WHAT YOU NEED TO DO -
Could you please reproduce every record below exactly, leaving out the pictures?

Stored records:
=== Section Start ===
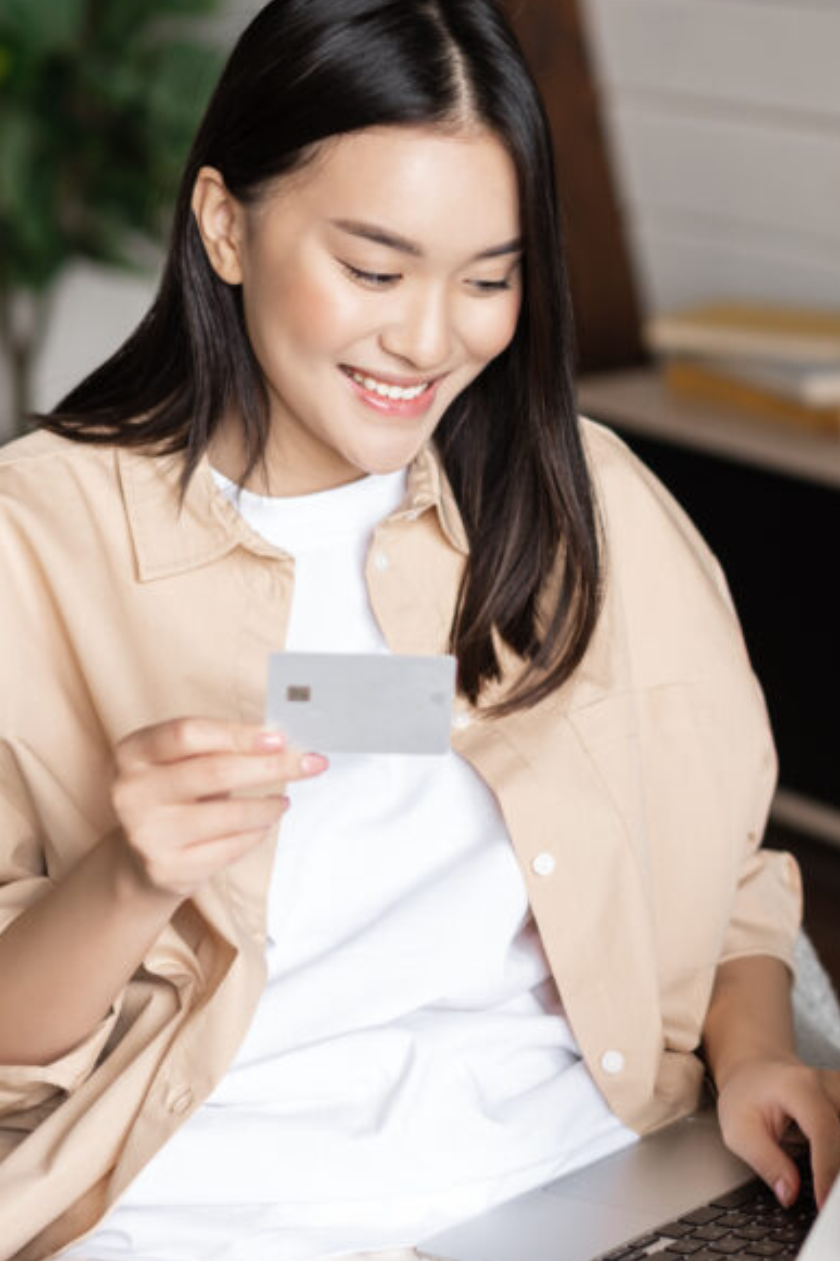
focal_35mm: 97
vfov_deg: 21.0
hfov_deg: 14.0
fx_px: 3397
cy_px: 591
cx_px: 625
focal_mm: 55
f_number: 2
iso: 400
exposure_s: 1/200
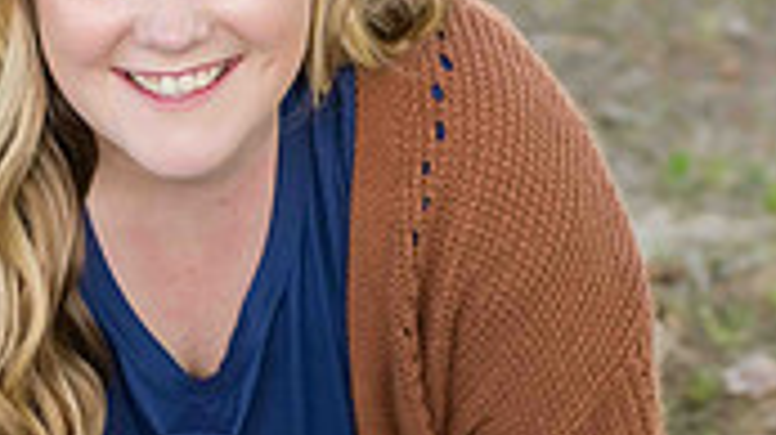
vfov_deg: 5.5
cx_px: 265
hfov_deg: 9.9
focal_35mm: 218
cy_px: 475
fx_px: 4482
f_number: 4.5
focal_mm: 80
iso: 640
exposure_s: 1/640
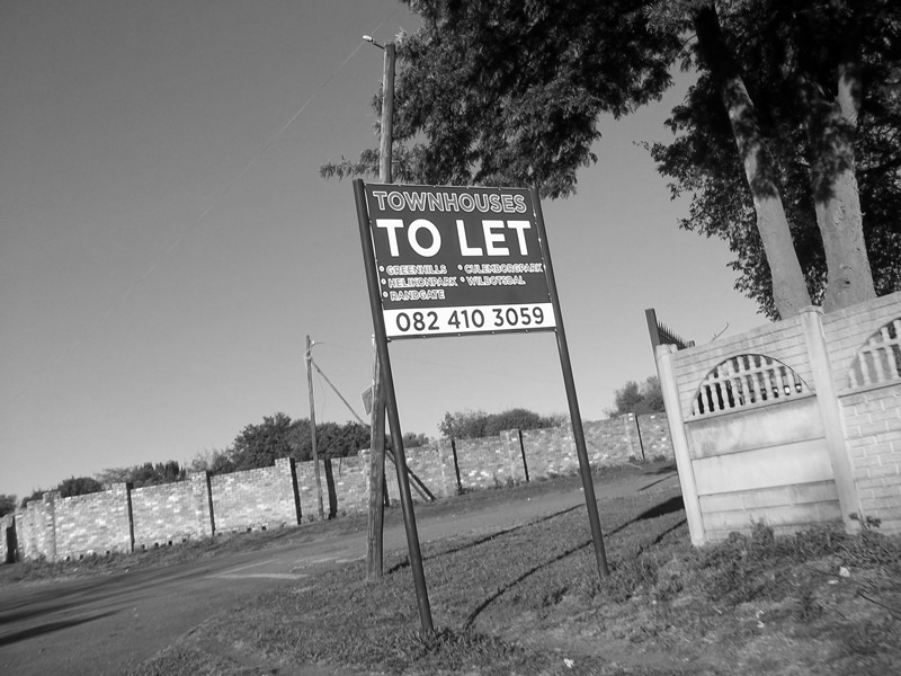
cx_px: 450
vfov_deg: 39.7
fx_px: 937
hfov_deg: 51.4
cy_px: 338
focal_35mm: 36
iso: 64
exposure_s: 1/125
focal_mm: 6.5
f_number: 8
=== Section End ===
SOLUTION TO THE PROBLEM -
focal_35mm: 97
vfov_deg: 21.0
hfov_deg: 14.0
fx_px: 3397
cy_px: 591
cx_px: 625
focal_mm: 55
f_number: 2
iso: 400
exposure_s: 1/200
vfov_deg: 5.5
cx_px: 265
hfov_deg: 9.9
focal_35mm: 218
cy_px: 475
fx_px: 4482
f_number: 4.5
focal_mm: 80
iso: 640
exposure_s: 1/640
cx_px: 450
vfov_deg: 39.7
fx_px: 937
hfov_deg: 51.4
cy_px: 338
focal_35mm: 36
iso: 64
exposure_s: 1/125
focal_mm: 6.5
f_number: 8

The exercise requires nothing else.